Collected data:
-- Opening Marker --

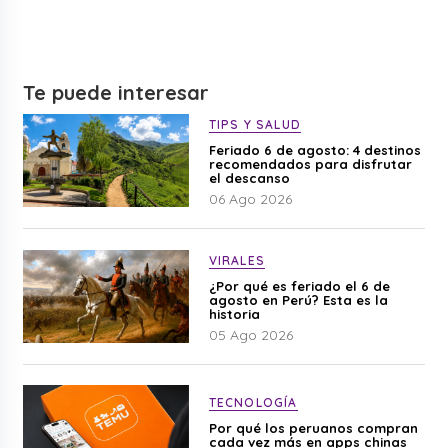
Te puede interesar
TIPS Y SALUD
Feriado 6 de agosto: 4 destinos
recomendados para disfrutar
el descanso
06 Ago 2026
VIRALES
¿Por qué es feriado el 6 de
agosto en Perú? Esta es la
historia
05 Ago 2026
TECNOLOGÍA
Por qué los peruanos compran
cada vez más en apps chinas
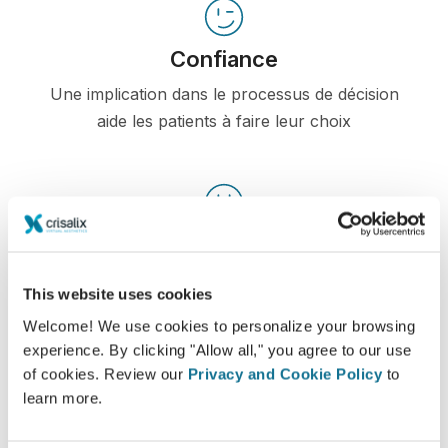
Confiance
Une implication dans le processus de décision
aide les patients à faire leur choix
Satisfaction
100% des femmes ont dit être satisfaites ou très
This website uses cookies
satisfaites de leur intervention après avoir vu une
Welcome! We use cookies to personalize your browsing
simulation 3D Crisalix au préalable*
experience. By clicking "Allow all," you agree to our use
of cookies. Review our
Privacy and Cookie Policy
to
learn more.
*Etude en ligne menée auprès de patientes opérées entre
mai 2010 et septembre 2011 en Suisse pour une augmentation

-- Closing Marker --

## Exercise prompt
Give every line of the records above again, exactly, and omit the pictures.

## Response for this exercise
Te puede interesar
TIPS Y SALUD
Feriado 6 de agosto: 4 destinos
recomendados para disfrutar
el descanso
06 Ago 2026
VIRALES
¿Por qué es feriado el 6 de
agosto en Perú? Esta es la
historia
05 Ago 2026
TECNOLOGÍA
Por qué los peruanos compran
cada vez más en apps chinas
Confiance
Une implication dans le processus de décision
aide les patients à faire leur choix
Satisfaction
100% des femmes ont dit être satisfaites ou très
This website uses cookies
satisfaites de leur intervention après avoir vu une
Welcome! We use cookies to personalize your browsing
simulation 3D Crisalix au préalable*
experience. By clicking "Allow all," you agree to our use
of cookies. Review our
Privacy and Cookie Policy
to
learn more.
*Etude en ligne menée auprès de patientes opérées entre
mai 2010 et septembre 2011 en Suisse pour une augmentation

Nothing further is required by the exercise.